It looks like this means the query has already terminated, as can be seen in this local mysql session:

mysql> select sleep(100);
(in another client)
mysql> kill 21;
Query OK, 0 rows affected (0.00 sec)

mysql> kill 21;
ERROR 1094 (HY000): Unknown thread id: 21

so it appears the backend fix would be to catch this error and tell the client the query has already stopped.

That probably means celery isn't reporting on all the ways a query has terminated, or is somehow missing some. Rather than catch the error when the stop button is pressed, celery should have already reported the query has terminated. Which is to say, this needs fixed, but not at the stop button level.

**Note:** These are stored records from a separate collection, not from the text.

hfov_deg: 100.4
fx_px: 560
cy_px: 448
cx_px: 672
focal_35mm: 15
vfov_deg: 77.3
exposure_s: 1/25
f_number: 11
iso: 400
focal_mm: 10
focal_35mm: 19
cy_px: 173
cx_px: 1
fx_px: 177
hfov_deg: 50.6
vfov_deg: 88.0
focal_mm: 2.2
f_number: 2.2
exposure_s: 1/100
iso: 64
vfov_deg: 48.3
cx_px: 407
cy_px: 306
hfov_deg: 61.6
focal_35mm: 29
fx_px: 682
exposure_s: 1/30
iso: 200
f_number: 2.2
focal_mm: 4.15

I suspect (most of?) the underlying problem of when the stop button fails is due to the celery worker having already died, and thus the stop command has nothing to tell to stop. This is reported in T278583, while this does not mean that the job is actually not running in the DB somewhere, just without the celery process running, a wiki result, isn't going to update the quarry DB with anything, so the job is, at the least, lost.

I think a reasonable path forward is to merge:
https://gerrit.wikimedia.org/r/c/analytics/quarry/web/+/789196/

Thus returning the submit button to always being available. As such if the stop button works, great, if it fails, the submit button is still there to resubmit the job and abandon the old (still, maybe, running somewhere) job, as things were before the stop button was introduced.

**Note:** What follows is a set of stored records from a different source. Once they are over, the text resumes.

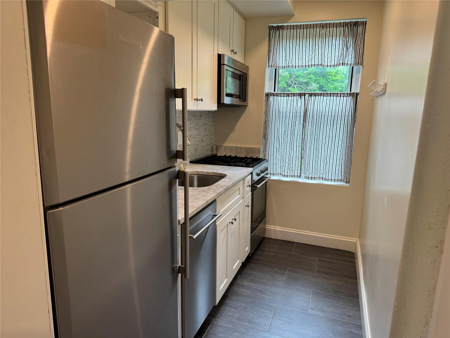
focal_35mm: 24
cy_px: 169
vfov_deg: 56.8
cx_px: 225
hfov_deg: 71.6
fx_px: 312
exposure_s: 1/120
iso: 160
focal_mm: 6.76
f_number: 1.78
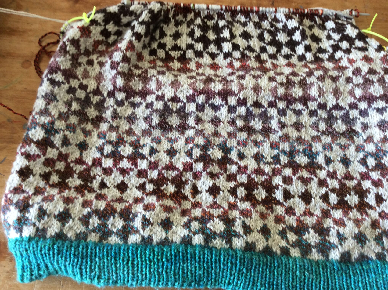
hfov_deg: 56.9
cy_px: 145
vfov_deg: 44.1
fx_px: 358
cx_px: 194
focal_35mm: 32
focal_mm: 3.3
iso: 32
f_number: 2.4
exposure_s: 1/25
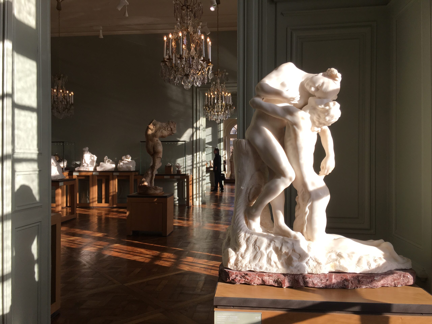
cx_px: 216
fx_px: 362
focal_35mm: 29
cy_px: 162
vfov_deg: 48.2
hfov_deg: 61.7
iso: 25
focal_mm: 4.15
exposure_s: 1/596
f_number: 2.2
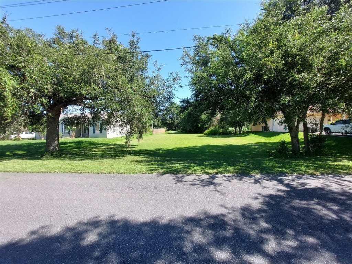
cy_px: 132
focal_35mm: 13
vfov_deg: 89.9
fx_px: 132
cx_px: 176
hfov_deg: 106.2
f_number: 2.2
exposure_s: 1/599
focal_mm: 1.74
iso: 50
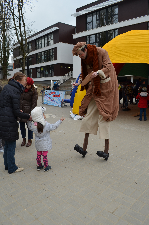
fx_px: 168
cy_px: 112
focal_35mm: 27
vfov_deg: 67.5
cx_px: 74
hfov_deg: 47.7
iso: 200
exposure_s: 1/200
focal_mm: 18
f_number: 7.1
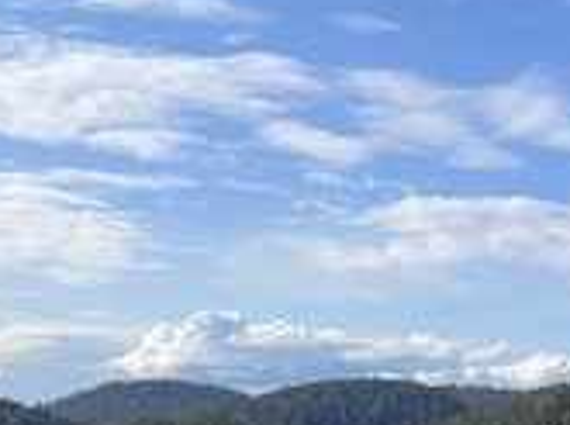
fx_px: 1298
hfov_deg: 23.5
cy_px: 599
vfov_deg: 17.1
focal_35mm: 79
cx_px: 601
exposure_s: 1/3356
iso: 50
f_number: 1.5
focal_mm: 5.7
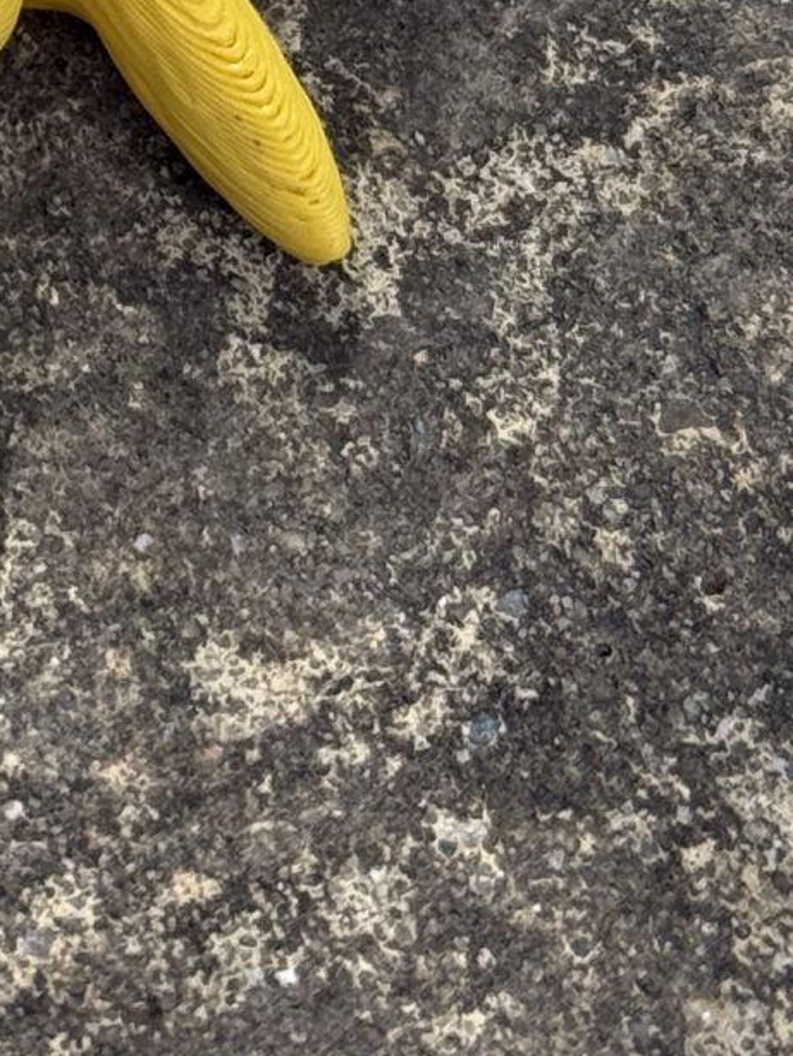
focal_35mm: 200
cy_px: -471
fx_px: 6105
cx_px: -337
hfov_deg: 7.3
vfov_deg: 9.6
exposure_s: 1/1100
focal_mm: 6.76
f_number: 1.78
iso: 64
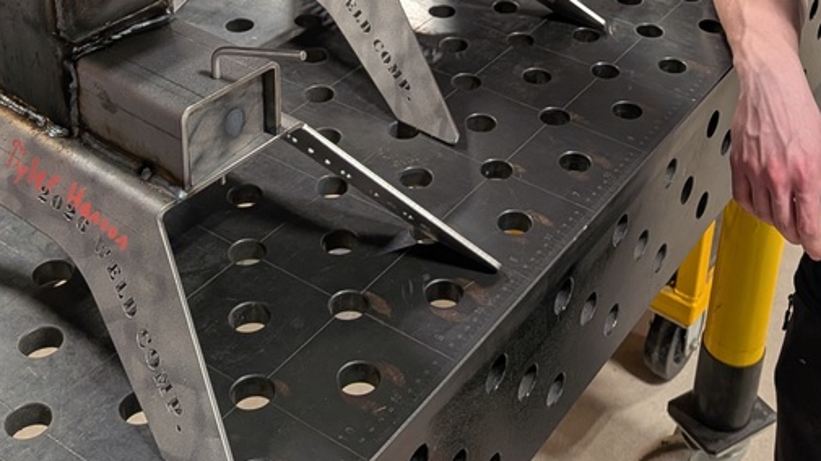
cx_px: 530
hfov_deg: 38.8
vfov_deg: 21.1
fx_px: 1154
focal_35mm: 53
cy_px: -86
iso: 255
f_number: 1.7
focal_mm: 4.53
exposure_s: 1/93.4
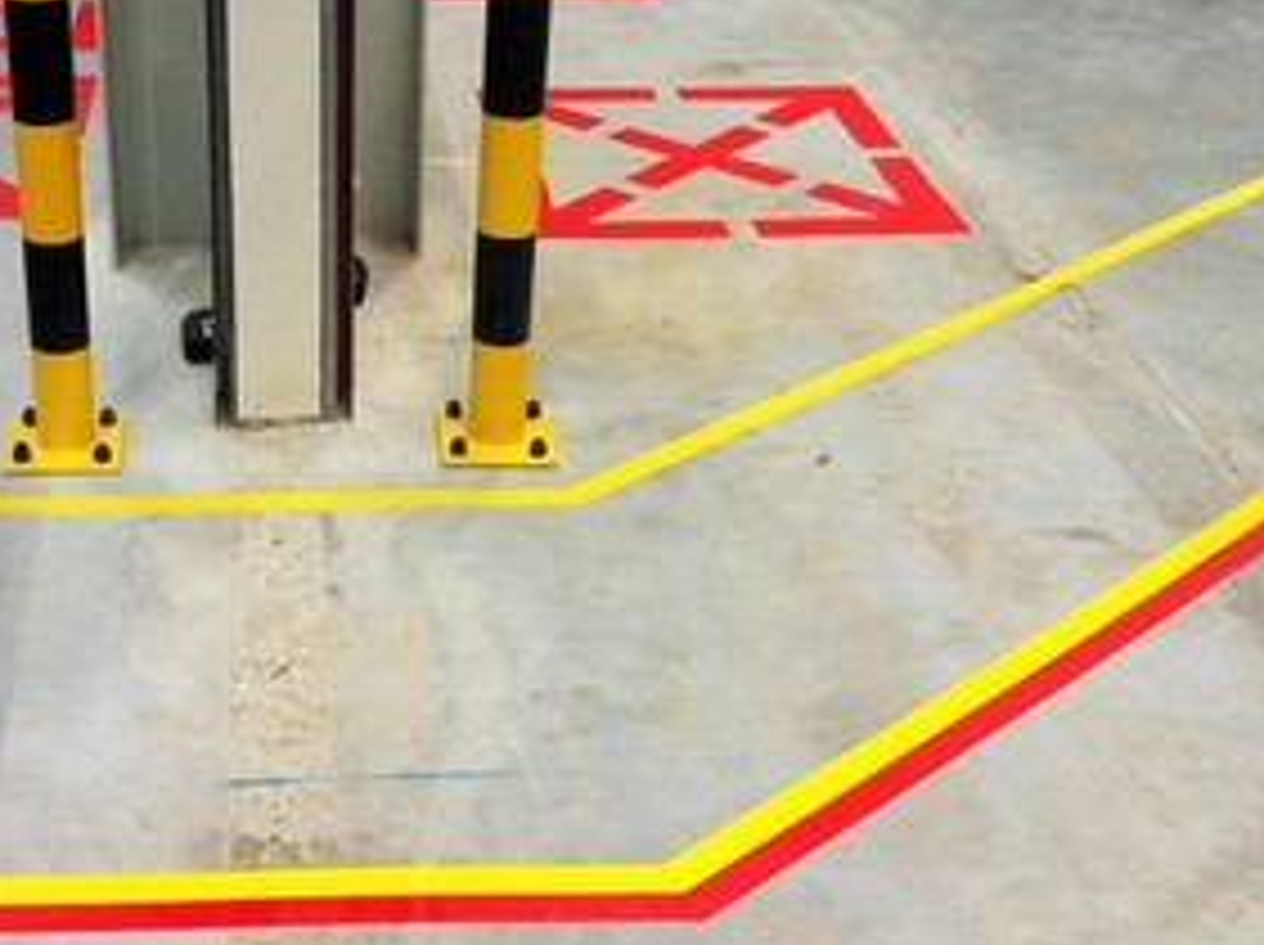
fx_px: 2042
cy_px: 432
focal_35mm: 56
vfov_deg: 26.0
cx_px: 342
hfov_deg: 33.8
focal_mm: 3.85
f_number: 2.8
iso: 100
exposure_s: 1/15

At the same time the stop button could be updated such that it runs an update to quarry.query_run and sets the status to stopped. This would update the interface to stopped. Though has the potential of an oddity: if the celery job didn't actually stop, and completes it will update the job with the output of the query and change the status to completed. This doesn't seem like a terrible thing to me. And should the, celery, job have indeed failed, this would track that the job was manually stopped.

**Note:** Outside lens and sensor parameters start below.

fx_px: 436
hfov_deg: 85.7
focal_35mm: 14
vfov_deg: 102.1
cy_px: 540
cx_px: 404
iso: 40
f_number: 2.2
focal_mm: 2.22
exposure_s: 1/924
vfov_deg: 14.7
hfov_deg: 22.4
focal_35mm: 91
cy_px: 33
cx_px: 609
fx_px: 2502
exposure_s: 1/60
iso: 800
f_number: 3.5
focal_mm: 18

With the above two details I believe we will have solved the most cumbersome elements of the stop button. At which point work should focus on resolving T278583 which should resolve most, if we're lucky all, of the running forever and failure to stop, commands.

Opinions?

Change 789196 merged by jenkins-bot:

[analytics/quarry/web@master] separate stop and submit buttons

https://gerrit.wikimedia.org/r/789196

Change 788719 abandoned by Vivian Rook:

[analytics/quarry/web@master] Remove stop query function

Reason:

https://gerrit.wikimedia.org/r/788719

Change 791669 had a related patch set uploaded (by Vivian Rook; author: Vivian Rook):

[analytics/quarry/web@master] Update stop status directly and catch error

https://gerrit.wikimedia.org/r/791669

Change 791669 merged by jenkins-bot:

[analytics/quarry/web@master] Update stop status directly and catch error

https://gerrit.wikimedia.org/r/791669

I believe with the last merge we will have cleared up the 500 errors, so the user experience should be good in this front now. Background issues mentioned in this ticket are covered in https://phabricator.wikimedia.org/T278583
I'm going to close this ticket. Though please re-open if anything comes up.

rook claimed this task.